Today’s trading session may be decisive in determining whether the newly formed double bottom at $304 holds. A move above $320 should worry the bears but unless BTC/USD breaks and stays above $335 per coin, the downtrend should remain in place. On the lower end, a break of the important $300 round figure may lead to more losses toward $285 and $266.
Speaking in front of the Bipartisan Policy Center, the Superintendent of the New York State Department of Financial Services, Ben Lawsky, announced some changes to the BitLicense proposal. The scope of the new rules has been cut somewhat, for example software developers and cryptocurrency miners will not be required to have a license. The NYDFS also eliminated a requirement that said firms will have to collect addresses and transaction data for all parties in a transaction. According to Lawsky, companies now will be required to obtain that information for their own customers only, ‘’and to the extent possible, for counterparties to the transaction.’’

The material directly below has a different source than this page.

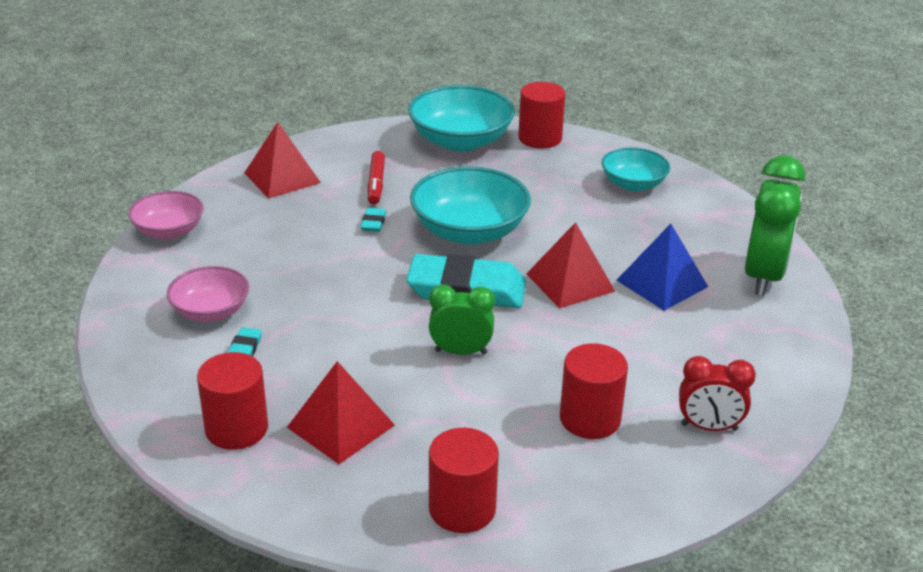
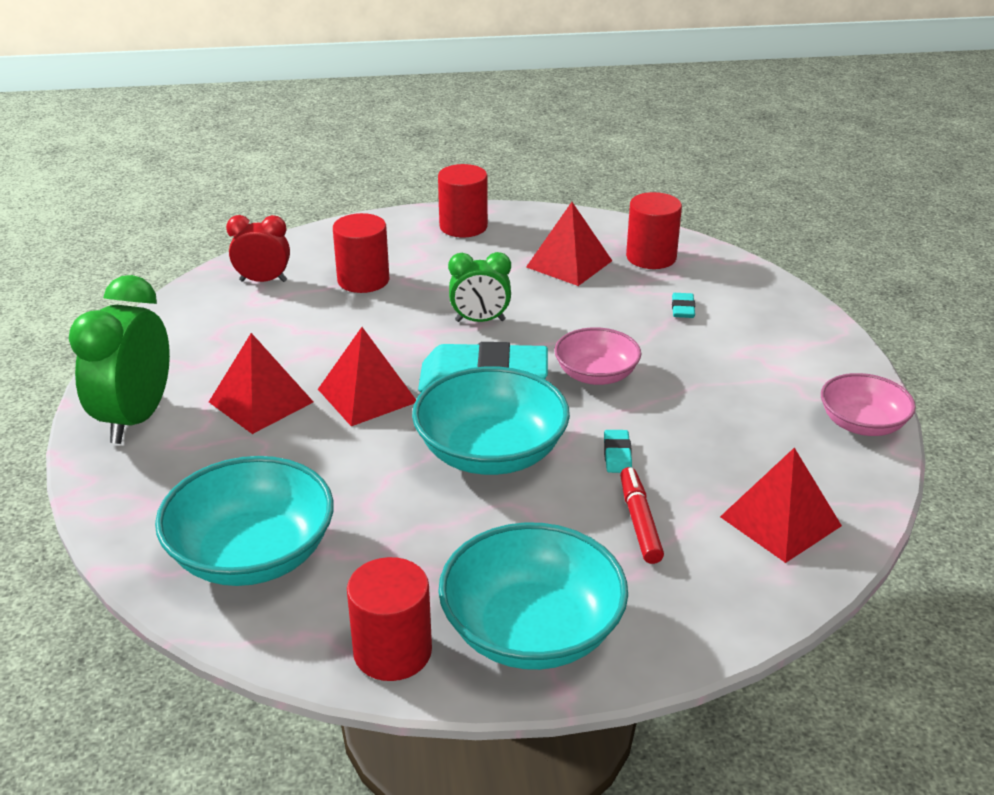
camera: 175 degrees right, 0 degrees up
(211, 311) = (739, 339): pink bowl -> pink bowl (596, 375)
(633, 184) = (252, 554): turquoise bowl -> turquoise bowl, size x1.64
(662, 283) = (261, 402): blue pyramid -> red pyramid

Startups operating in the cryptocurrency space will be given two years to become fully compliant with the licensing law. Investors holding virtual currencies for personal investment and retailers accepting these cryptocurrencies for payment won’t need a BitLicense.
The Superintendent ended his speech taking a shot at the current financial system: ”At a certain point, enough is enough – and four decades of slow-to-non-existent progress in the bank payments system seems like fair warning.”
It’s unclear how bitcoin businesses will react to the somewhat lighter regulatory burden . After the initial NYDFS proposal back in July, some BTC firms released statements saying that if the new rules come into effect unchanged, they will have no choice but to refuse service to New York residents.